An infusion is made like a tea but steeped much longer. I make a quart at a time if it’s something I want to add to my diet for the day or a few days. One ounce of dried plant material, like stinging nettle, comfrey, red clover (half ounce of linden) in a quart jar, then covered and filled to the brim with boiling water. Cap loosely (or the jar seals and it’s hard to open) and let steep 4 hours at least. I make mine at night and leave it overnight. Then strain the material and squeeze it all out to get all the goodness from it and screw the lid on and refrigerate it for up to 3 days. It really starts to oxidize and lose nutrient quality after that.
There’s about 400 mg of bioavailable calcium in one cup of stinging nettle infusion whereas cow dairy calcium molecules are large and difficult to absorb which is why the USDA says we need so much of it – because you will never get all 1200 mg from 4 glasses of milk, you’ll likely absorb about 300. Plant and other calcium sources (like fish bones) are more easily absorbed. Nettle also has a ton of other nutrients. Comfrey is the only plant with B12.
Elderberry syrup isn’t “syrupy” at all. it’s very liquid. I take one cup of dried berries and let them simmer in 5 cups of water for 45 -60 minutes COVERED to neutralize the toxins in the berries and get all the medicine out. If you don’t cover it, the water will all evaporate away and you wasted your time. I use 5 cups to account for some evaporation and I’m left with about 1 quart of the liquid. Then I use a good strong wooden spoon as a masher and squash the berries in the liquid to get all the good stuff out but you don’t have to go crazy doing this. It’s just something I do. Then strain the berries and seeds through a wire mesh strainer into a bowl. Wear rubber gloves unless you want purple hands and when it’s just cool enough, squeeze the liquid out of the wet berries. Put the liquid back in the empty pan and heat enough to add a little honey to your taste and melt it. I don’t use much; I don’t care if it’s very sweet. I use just enough to take the bitter out. Compost the berry mash; the seeds are toxic if chewed but swallowing a few won’t hurt you as they’ll pass through and digestive juices neutralize the toxins. But you want to avoid a lot of berry seeds in general such as elderberry or poke. You can swallow one or two of either but you don’t want to be eating more or crushing those seeds in your mouth. Store in jars and refrigerate. Mine lasts months if I put it in a good cold spot – not the door. I tend to put some in a jar in the freezer and some on the fridge to prevent any possibility of mold forming because it may have been there too long and allows to warm and then cool as the door opens and closes. That’s why I keep it in one of the coldest spots in the fridge. I just drink a sip every day or take a teaspoon of it. If you get sick you can take a teaspoon several times a day to help keep the viruses from spreading and making it worse.

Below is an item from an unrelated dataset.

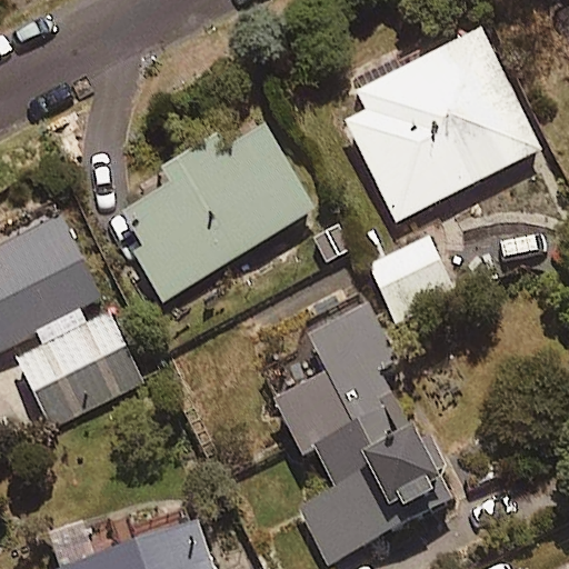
[(397,221),(542,148),(482,27),(359,89),(369,110),(348,120),(397,221)]
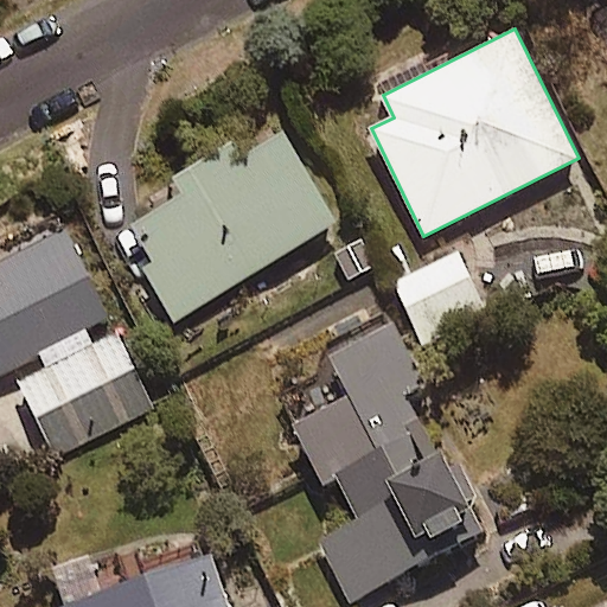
[(334,222),(272,121),(120,216),(141,251),(151,267),(142,272),(173,323),(334,222)]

You can also take that syrup and make gummies but I haven’t ever done that. I think it’s because then I’m not sure how much of a dose I’m getting because there are other ingredients and I haven’t done the math. But they could be useful if you are traveling or away from home a lot.
Hope that helps! There’s so much love on this earth to help us from birth to death. I’m not sure how we got so far away from it.